> Extracted data:
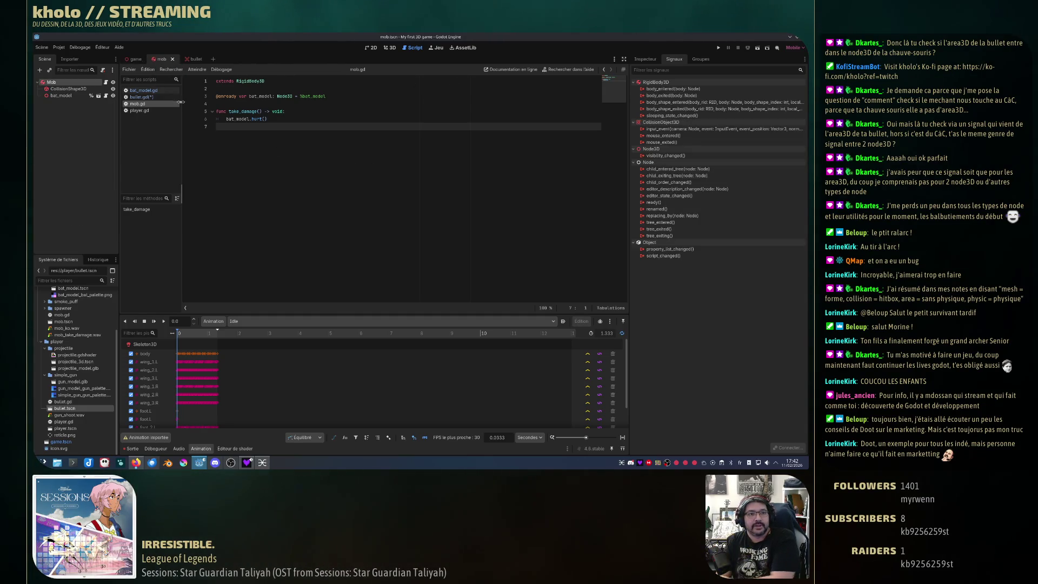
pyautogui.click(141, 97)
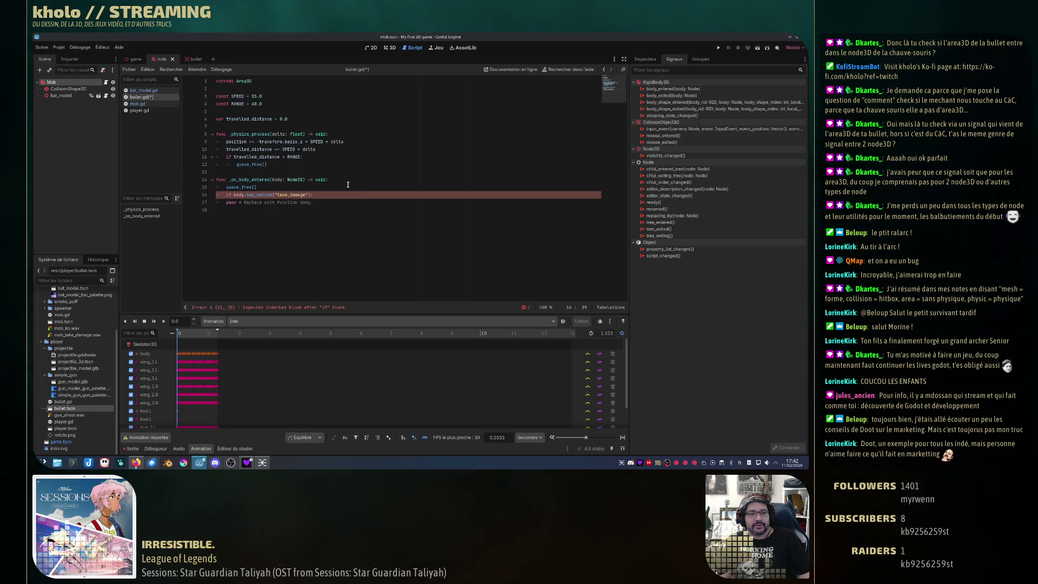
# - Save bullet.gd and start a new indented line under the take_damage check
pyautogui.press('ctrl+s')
==
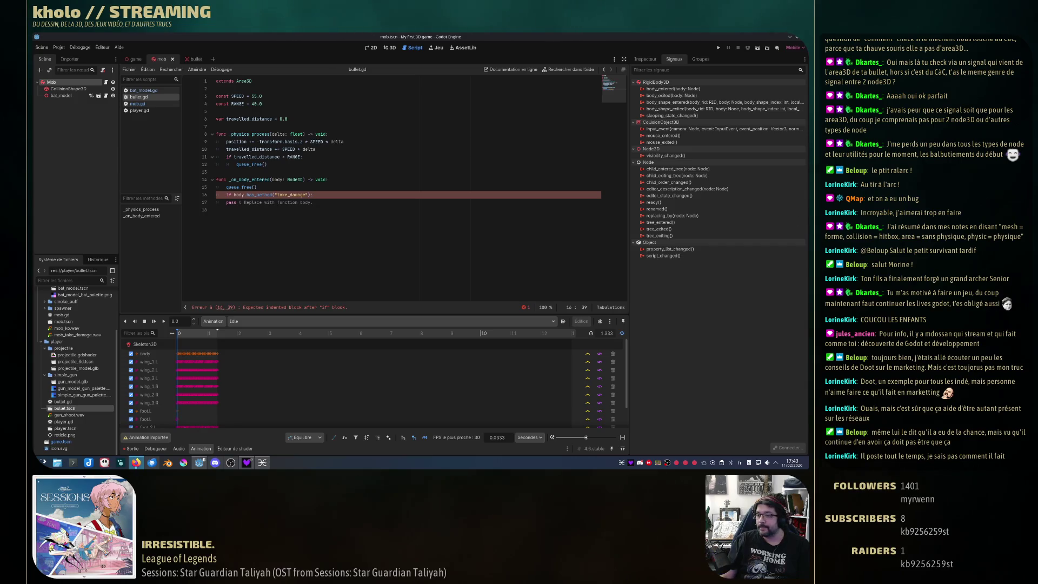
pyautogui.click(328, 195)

> Action item: In the entries above, find the line containing "pyautogui.click(141, 97)" and the line containing "pyautogui.press('ctrl+s')", then copy both and every line between them exactly, without any picture.

> Your response:
pyautogui.click(141, 97)
# - Save bullet.gd and start a new indented line under the take_damage check
pyautogui.press('ctrl+s')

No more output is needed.